• **AVAILABLE DATA**:

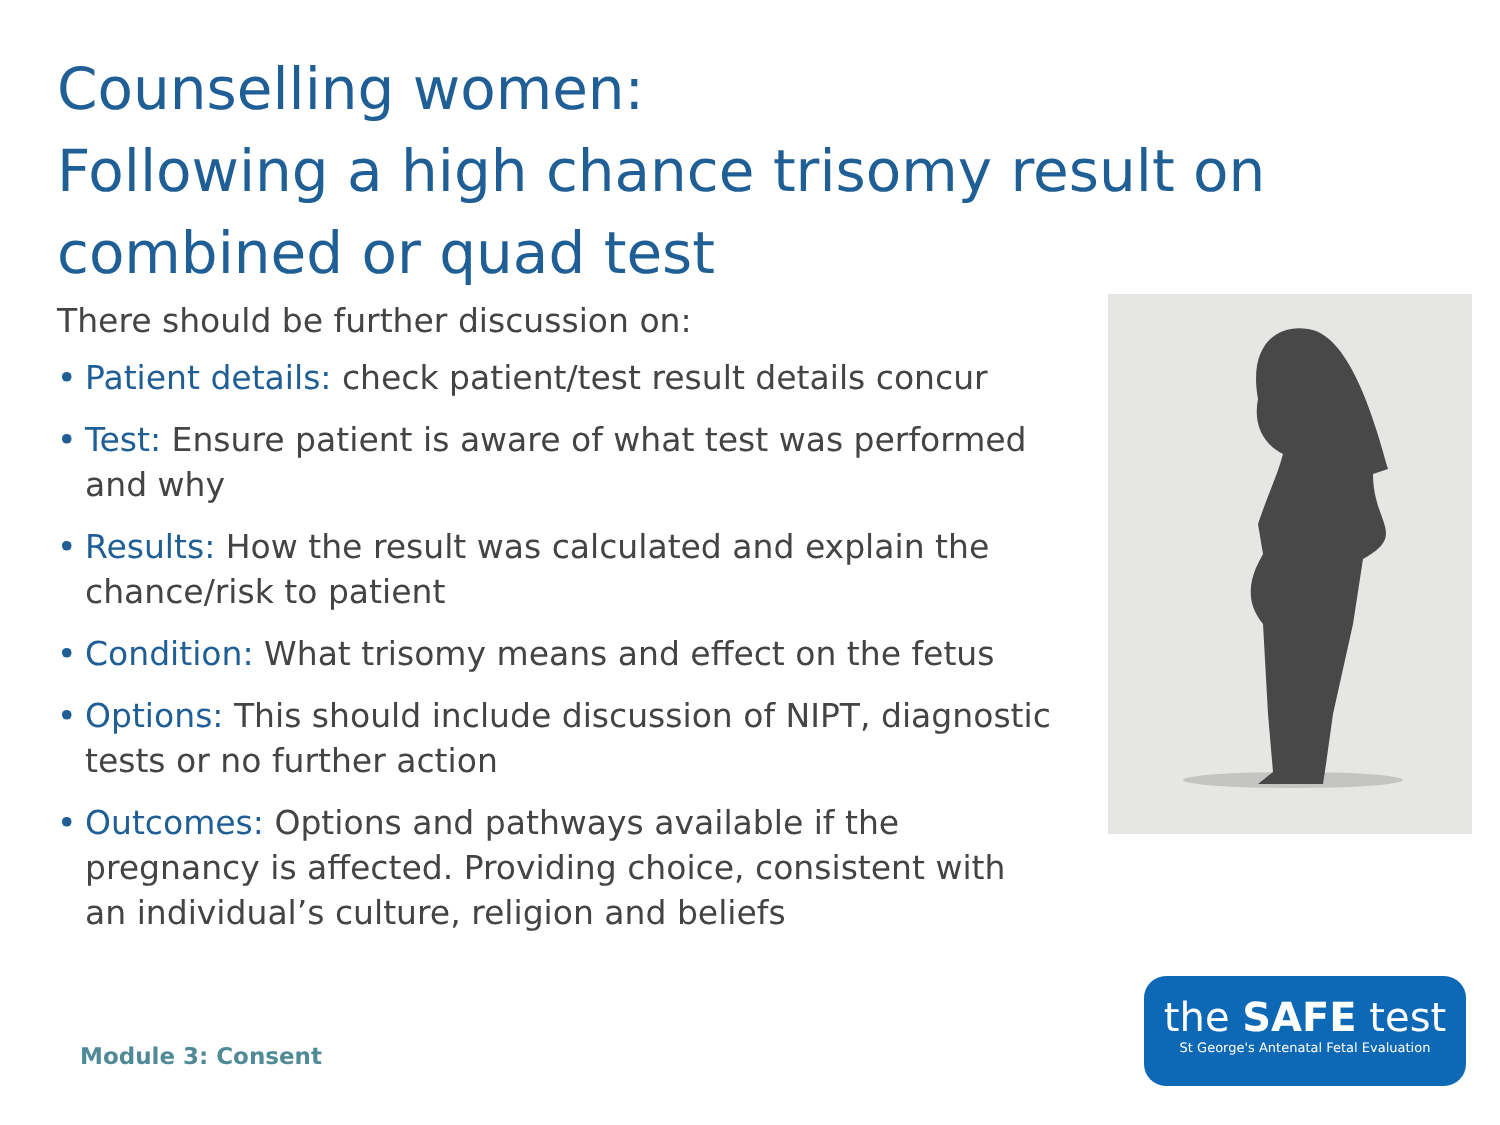Counselling women:
Following a high chance trisomy result on combined or quad test
There should be further discussion on:
• Patient details: check patient/test result details concur
• Test: Ensure patient is aware of what test was performed and why
• Results: How the result was calculated and explain the chance/risk to patient
• Condition: What trisomy means and effect on the fetus
• Options: This should include discussion of NIPT, diagnostic tests or no further action
• Outcomes: Options and pathways available if the pregnancy is affected. Providing choice, consistent with an individual’s culture, religion and beliefs
Module 3: Consent
the SAFE test
St George's Antenatal Fetal Evaluation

• **REQUIRED ACTION**: Could you restate, word for word, every line from the one containing "Module 3: Consent" through the last line of the records above, and nothing more?

• **PROBLEM SOLUTION**:
Module 3: Consent
the SAFE test
St George's Antenatal Fetal Evaluation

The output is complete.